Steven Senne, Associated Press
U.S. Open runner-up Rocco Mediate, who played in a charity tournament Monday, says he wasn't bothered by comments by Johnny Miller during Open coverage.

BARRINGTON, R.I. — Rocco Mediate says he's not bothered by NBC golf analyst Johnny Miller saying the 45-year old golfer "looks like the guy who cleans Tiger's swimming pool," and "Guys with the name 'Rocco' don't get on the trophy" during the U.S. Open.

Mediate was in Rhode Island on Monday to play in the CVS Caremark Charity Classic at the Rhode Island Country Club. He won the tournament five years ago.

Miller apologized Friday for his description of Mediate, who is of Italian heritage. Miller said the comments had nothing to do with Mediate's ethnicity, and he meant to convey his affection and admiration for Mediate's "everyman qualities."

Mediate told WJAR-TV that Miller's comments had been blown out of proportion.

"It doesn't bother me at all," he said. "He definitely didn't do it on purpose."

He called Miller "quite a good announcer" because he says what's on his mind. He said the analyst had left him a voice mail and he planned to call him back.

Mediate, who has never won a major, was the runner-up at the U.S. Open, losing a 19-hole playoff to Tiger Woods.

Mediate was a last-minute addition to the charity tournament, replacing Boo Weekley, who withdrew last week for personal reasons. The tournament is run under a best-ball format and concludes Tuesday.

Mediate and his teammate, Brandt Senedker, shot a 9-under 62 to tie for second place in the first round with three other pairs — Paul Goydos and Tim Herron, Billy Andrade and Davis Love III and Charles Howell with Nick Price.

The pair of Bubba Watson and Camilo Villegas shot a 10-under 61 to grab the first-round lead. Watson Fla., made eagle on the par-5, 516-yard eighth hole.

Watson-Villegas made the turn leading by one stroke after combining for a 6-under 30 on the front nine.

"We hit the ball well over the first few holes and it took a lot of pressure off," Watson said. "For the most part we hung in there and had chances."

Watson-Villegas birdied each of the first four holes and appeared to be in position to challenge the tournament record of 13-under 58 set in 2001 by the teams of Brad Faxon-Gary Player and Dudley Hart-Herron.

But after making birdie on the 13th, 14th and 15th holes, Watson-Villegas only could make par on each of the last three.

"What really hurt us was that we only made par on the last three holes," Watson said.

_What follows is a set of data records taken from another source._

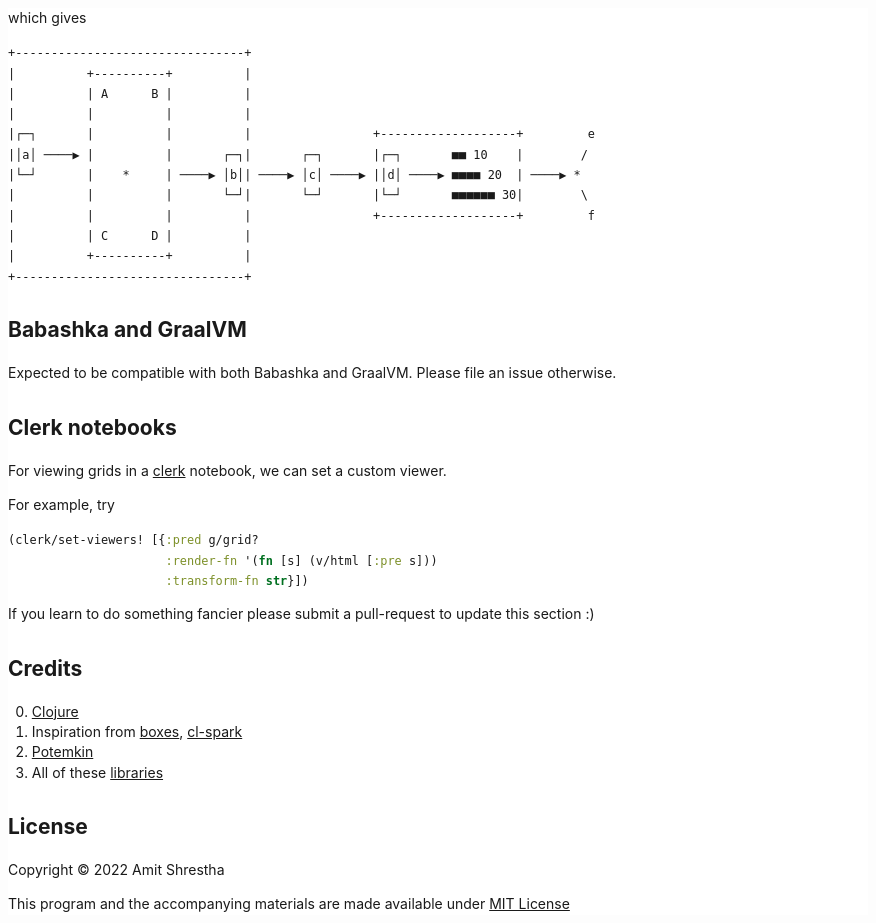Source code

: which gives

```
+--------------------------------+
|          +----------+          |
|          | A      B |          |
|          |          |          |
|┌─┐       |          |          |                 +-------------------+         e
|│a│ ────▶ |          |       ┌─┐|       ┌─┐       |┌─┐       ■■ 10    |        /
|└─┘       |    *     | ────▶ │b│| ────▶ │c│ ────▶ |│d│ ────▶ ■■■■ 20  | ────▶ *
|          |          |       └─┘|       └─┘       |└─┘       ■■■■■■ 30|        \
|          |          |          |                 +-------------------+         f
|          | C      D |          |
|          +----------+          |
+--------------------------------+
```

## Babashka and GraalVM

Expected to be compatible with both Babashka and GraalVM. Please file an issue otherwise.

## Clerk notebooks

For viewing grids in a [clerk](https://github.com/nextjournal/clerk) notebook, we can
set a custom viewer.

For example, try

```clojure
(clerk/set-viewers! [{:pred g/grid?
                      :render-fn '(fn [s] (v/html [:pre s]))
                      :transform-fn str}])
```

If you learn to do something fancier please submit a pull-request to update
this section :)

## Credits

0. [Clojure](https://clojure.org/)
1. Inspiration from [boxes](https://hackage.haskell.org/package/boxes), [cl-spark](https://github.com/tkych/cl-spark)
2. [Potemkin](https://github.com/clj-commons/potemkin)
3. All of these [libraries](https://github.com/rorokimdim/pp-grid/blob/master/project.clj)


## License

Copyright © 2022 Amit Shrestha

This program and the accompanying materials are made available under [MIT License](https://opensource.org/licenses/MIT)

Laura Diaz and Nicole Castrale, the second women's team to play in the 10-year tournament, missed tying for the lead when they each missed a par putt on the 18th hole and combined for bogie.

"We got some excitement going in the crowd," Diaz said, "but I felt we left some shots out there."

Brett Quigley combined with his uncle, Champions Tour veteran Dana Quigley, to shoot 8-under 63 and made eagle on the par-5, 538-yard 11th hole by chipping in from three yards off the green.

Brett Quigley incurred a stress fracture in his left leg two weeks before the U.S. Open. Earlier this year he had arthroscopic surgery on his right knee.